_TEXTO DEL DOCUMENTO_:
Europa, o mejor dicho, la UE, tiene la culpa de casi todo. Y llega incluso a lo personal. El presidente del Consejo Europeo, el belga Herman Van Rompuy, tiene pinta de “botones de medio pelo” y Angela Merkel “es increíblemente fría”. Sobre todo en privado.
Él no puede ser más cachondo. Hasta sus rivales aceptan que es un hombre divertido, el alma de cualquier grupo. Lo era ya en el Dulwich College, su elitista escuela del sur de Londres. Y lo era también en el London Metal Exchange, el mercado de metales y minerales en el que Farage se metió nada más acabar la secundaria, despreciando la posibilidad de ir a la universidad y siguiendo el camino de bróker de su padre, que les había abandonado a él y a su madre cuando el pequeño Nigel tenía cinco años y del que heredaría el gusto por la bebida y el talento para la bolsa. A los 21 años, Farage ya ganaba 200.000 libras al año, equivalentes hoy a unos 700.000 euros.
“Bebe y fuma demasiado”, le ha confesado al Daily Telegraph su esposa, Kirsten, una antigua bróker alemana con la que se casó en segundas nupcias en 1999 y a la que emplea como su secretaria con dinero del Parlamento Europeo. Eso le ha valido acusaciones de hipocresía y de doble rasero. Por emplear a un familiar al tiempo que denuncia las corruptelas de la clase política, del establishment. Y por emplear a una extranjera mientras acusa a los inmigrantes, y en especial los de la UE, de dejar sin trabajo a los británicos.
Se le atribuyen frases como: "No tenemos que preocuparnos por el voto de los niggers"

_FILAS MOSTRADAS_:
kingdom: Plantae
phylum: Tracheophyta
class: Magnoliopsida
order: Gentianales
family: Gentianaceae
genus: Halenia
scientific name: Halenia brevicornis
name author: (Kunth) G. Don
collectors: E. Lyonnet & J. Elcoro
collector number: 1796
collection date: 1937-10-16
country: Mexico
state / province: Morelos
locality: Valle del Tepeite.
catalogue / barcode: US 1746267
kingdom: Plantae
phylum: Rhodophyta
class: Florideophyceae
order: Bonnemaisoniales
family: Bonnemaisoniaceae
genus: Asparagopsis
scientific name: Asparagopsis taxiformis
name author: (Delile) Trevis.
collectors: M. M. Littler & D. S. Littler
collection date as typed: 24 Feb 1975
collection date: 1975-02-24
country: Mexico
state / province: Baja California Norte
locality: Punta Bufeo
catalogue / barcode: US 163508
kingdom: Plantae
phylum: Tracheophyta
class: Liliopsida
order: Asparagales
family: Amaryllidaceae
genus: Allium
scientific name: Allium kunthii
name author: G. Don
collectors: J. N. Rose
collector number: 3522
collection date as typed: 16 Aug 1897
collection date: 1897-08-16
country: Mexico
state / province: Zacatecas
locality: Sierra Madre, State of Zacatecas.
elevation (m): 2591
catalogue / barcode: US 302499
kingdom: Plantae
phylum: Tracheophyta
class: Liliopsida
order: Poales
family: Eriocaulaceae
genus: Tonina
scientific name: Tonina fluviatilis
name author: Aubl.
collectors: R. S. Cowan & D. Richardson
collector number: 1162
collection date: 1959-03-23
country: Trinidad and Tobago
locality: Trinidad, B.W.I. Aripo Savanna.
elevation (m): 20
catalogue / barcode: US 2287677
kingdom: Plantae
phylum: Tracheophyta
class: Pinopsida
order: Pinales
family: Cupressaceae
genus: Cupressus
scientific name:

_INSTRUCCIONES_:
Prosiga el texto sobre Nigel Farage a continuación de su última oración.

_RESULTADO OBTENIDO_:
Es esa tendencia a moverse entre dos aguas, a predicar mucho y practicar poco, lo que hace pensar a algunos que el actual terremoto político tiene fecha de caducidad. El UKIP sigue siendo un partido de un político (Farage), dos políticas (Inmigración y Unión Europea) y muchas dudas. “Parece un hombre muy amigable, abierto y jovial, pero entre bastidores es muy inseguro”, advierte un antiguo colaborador suyo, Richard North, con el que acabó muy mal.
“El partido que yo fundé se ha convertido en un monstruo de Frankenstein”, asegura estos días en The Guardian el hombre que en 1993 creó el UKIP en su despacho de la London School of Economics. Alan Sked, profesor de Historia Internacional que dirigió el partido hasta 1997, recuerda: “Cuando yo era líder no queríamos estar en el Parlamento Europeo para no darle legitimidad. Ahora, el UKIP dice que los estafadores del Estado de bienestar vienen de Europa del Este pero ellos son los primeros estafadores. No hacen nada en el Parlamento Europeo y se quedan el dinero”.
Sked ha reiterado lo que ya dijo en 2005: que Farage y la gente que hay ahora en el UKIP son racistas. En 1997, cuando discutían el perfil de los candidatos que necesitaban, “Farage quería gente que había estado en el Frente Nacional y yo le dije que no lo tenía muy claro, y me dijo: ‘No tenemos que preocuparnos por el voto de los niggers [término despectivo para los negros]. Los nig-nogs [expresión también despectiva para referirse a los negros] nunca votarán por nosotros”.
Farage siempre ha desmentido que dijera eso y asegura que no ha usado la palabra “nigger” desde que tenía 15 años. Pero cuando hace poco dijo que no le gustaría tener a 10 rumanos como vecinos, volvieron las acusaciones de racismo. Hay algo que no cuadra en el UKIP.